> **Given passage**:

'We've only really just hit our stride,' Sacred Serve takes 'coconut meat' non-dairy gelato to Whole Foods stores nationwide

By Mary Ellen Shoup contact

- Last updated on GMT

Photo Credit: Sacred Serve
Photo Credit: Sacred Serve

Related tags: Sacred Serve, non-dairy ice cream, Ice cream

Sacred Serve, a Chicago startup making non-dairy gelato using upcycled coconut meat as its star ingredient, is expanding to Whole Foods stores nationwide where it aims to set a new standard for the category.

Made from fleshy, soft coconut meat found in young green coconuts (the same coconuts used for coconut water vs. the brown mature coconuts used for coconut milk) and combined with nutrient-dense superfoods, adaptogens, and medicinal mushrooms, Sacred Serve is committed to bringing healing whole foods to a category synonymous with indulgence and guilt. 

"The biggest thing I wanted to make sure was that you actually feel better after eating this product as opposed to weighed down or on a sugar crash,"​ Sacred Serve founder and CEO Kailey Donewald told FoodNavigator-USA.  

Using upcycled coconut meat, its main ingredient provides several benefits from both a nutrition and sensory perspective, claimed Donewald.

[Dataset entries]
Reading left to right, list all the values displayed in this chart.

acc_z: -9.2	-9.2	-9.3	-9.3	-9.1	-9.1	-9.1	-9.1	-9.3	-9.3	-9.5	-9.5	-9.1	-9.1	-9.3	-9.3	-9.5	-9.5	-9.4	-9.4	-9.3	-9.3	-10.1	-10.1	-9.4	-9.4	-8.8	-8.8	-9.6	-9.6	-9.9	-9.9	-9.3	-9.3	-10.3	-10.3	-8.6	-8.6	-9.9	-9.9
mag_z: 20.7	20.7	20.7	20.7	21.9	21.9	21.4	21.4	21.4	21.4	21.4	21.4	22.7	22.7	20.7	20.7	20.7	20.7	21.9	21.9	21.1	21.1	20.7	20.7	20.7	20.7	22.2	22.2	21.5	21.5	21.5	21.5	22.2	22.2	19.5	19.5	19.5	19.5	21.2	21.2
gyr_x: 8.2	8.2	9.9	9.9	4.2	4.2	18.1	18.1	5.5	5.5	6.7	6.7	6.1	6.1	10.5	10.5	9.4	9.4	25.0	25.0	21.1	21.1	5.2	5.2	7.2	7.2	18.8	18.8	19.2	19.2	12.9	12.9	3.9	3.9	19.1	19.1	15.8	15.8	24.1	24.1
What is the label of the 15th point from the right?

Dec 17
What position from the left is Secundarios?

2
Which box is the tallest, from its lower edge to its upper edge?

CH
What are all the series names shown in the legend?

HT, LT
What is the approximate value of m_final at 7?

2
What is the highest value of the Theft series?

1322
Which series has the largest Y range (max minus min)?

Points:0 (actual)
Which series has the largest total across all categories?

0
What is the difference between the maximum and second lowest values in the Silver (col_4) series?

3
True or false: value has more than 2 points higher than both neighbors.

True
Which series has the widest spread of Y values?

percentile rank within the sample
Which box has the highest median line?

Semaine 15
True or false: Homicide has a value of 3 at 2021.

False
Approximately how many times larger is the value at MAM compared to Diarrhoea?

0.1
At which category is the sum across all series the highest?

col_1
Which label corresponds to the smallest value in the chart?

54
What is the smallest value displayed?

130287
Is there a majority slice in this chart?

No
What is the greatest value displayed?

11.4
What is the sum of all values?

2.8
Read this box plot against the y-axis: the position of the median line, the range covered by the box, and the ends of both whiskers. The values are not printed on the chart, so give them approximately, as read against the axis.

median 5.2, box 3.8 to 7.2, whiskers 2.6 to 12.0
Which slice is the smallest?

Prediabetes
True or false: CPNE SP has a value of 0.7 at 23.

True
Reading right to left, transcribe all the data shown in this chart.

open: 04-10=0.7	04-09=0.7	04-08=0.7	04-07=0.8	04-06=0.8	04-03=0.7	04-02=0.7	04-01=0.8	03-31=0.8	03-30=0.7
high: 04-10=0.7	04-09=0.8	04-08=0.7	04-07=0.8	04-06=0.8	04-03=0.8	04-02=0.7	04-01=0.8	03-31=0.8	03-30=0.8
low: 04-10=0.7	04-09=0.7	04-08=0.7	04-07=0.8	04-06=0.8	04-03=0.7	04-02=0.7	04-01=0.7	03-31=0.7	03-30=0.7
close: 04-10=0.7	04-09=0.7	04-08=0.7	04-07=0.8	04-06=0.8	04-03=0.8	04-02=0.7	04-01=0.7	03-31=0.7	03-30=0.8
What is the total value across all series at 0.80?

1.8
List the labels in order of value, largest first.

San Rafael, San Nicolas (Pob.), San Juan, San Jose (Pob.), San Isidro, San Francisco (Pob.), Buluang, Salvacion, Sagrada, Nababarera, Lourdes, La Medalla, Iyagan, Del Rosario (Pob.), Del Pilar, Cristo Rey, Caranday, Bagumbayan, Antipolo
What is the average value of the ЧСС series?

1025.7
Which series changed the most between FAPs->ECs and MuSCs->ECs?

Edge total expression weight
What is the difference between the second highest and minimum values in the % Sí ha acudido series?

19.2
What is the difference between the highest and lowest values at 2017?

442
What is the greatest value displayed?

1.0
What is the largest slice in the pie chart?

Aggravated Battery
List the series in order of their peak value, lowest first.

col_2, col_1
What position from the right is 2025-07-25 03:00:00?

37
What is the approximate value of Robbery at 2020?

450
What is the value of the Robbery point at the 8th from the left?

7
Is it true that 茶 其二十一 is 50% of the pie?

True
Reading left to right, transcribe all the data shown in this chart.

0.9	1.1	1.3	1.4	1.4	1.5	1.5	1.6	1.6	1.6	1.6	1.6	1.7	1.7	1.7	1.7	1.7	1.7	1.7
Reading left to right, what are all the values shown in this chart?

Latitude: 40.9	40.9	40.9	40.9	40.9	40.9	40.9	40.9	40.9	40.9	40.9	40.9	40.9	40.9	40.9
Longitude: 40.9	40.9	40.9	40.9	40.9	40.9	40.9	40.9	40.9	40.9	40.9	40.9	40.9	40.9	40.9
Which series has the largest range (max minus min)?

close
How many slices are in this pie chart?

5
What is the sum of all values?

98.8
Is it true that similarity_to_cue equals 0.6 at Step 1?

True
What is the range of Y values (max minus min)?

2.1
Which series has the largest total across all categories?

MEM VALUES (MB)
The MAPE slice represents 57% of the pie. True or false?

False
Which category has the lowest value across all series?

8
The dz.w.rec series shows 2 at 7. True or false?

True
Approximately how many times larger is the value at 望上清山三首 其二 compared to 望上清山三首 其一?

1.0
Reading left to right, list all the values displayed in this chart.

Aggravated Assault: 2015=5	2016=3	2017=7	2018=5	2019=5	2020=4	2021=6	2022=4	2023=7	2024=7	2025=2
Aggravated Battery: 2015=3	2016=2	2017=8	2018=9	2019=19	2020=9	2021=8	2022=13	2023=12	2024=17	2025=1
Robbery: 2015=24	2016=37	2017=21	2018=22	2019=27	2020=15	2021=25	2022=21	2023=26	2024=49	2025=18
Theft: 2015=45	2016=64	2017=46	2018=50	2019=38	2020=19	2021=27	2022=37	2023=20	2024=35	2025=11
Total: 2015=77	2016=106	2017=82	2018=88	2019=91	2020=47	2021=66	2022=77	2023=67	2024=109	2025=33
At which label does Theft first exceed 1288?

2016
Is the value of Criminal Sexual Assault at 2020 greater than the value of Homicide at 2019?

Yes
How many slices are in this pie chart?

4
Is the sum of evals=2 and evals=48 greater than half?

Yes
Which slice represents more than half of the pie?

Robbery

> **What the exercise asks**: From the article on Sacred Serve's non-dairy gelato, return the passage starting at "Sacred Serve, a" and ending at "Donewald told FoodNavigator-USA.", copied exactly. Rely only on the text about Sacred Serve.

> **Solution to this problem**:
Sacred Serve, a Chicago startup making non-dairy gelato using upcycled coconut meat as its star ingredient, is expanding to Whole Foods stores nationwide where it aims to set a new standard for the category.

Made from fleshy, soft coconut meat found in young green coconuts (the same coconuts used for coconut water vs. the brown mature coconuts used for coconut milk) and combined with nutrient-dense superfoods, adaptogens, and medicinal mushrooms, Sacred Serve is committed to bringing healing whole foods to a category synonymous with indulgence and guilt. 

"The biggest thing I wanted to make sure was that you actually feel better after eating this product as opposed to weighed down or on a sugar crash,"​ Sacred Serve founder and CEO Kailey Donewald told FoodNavigator-USA.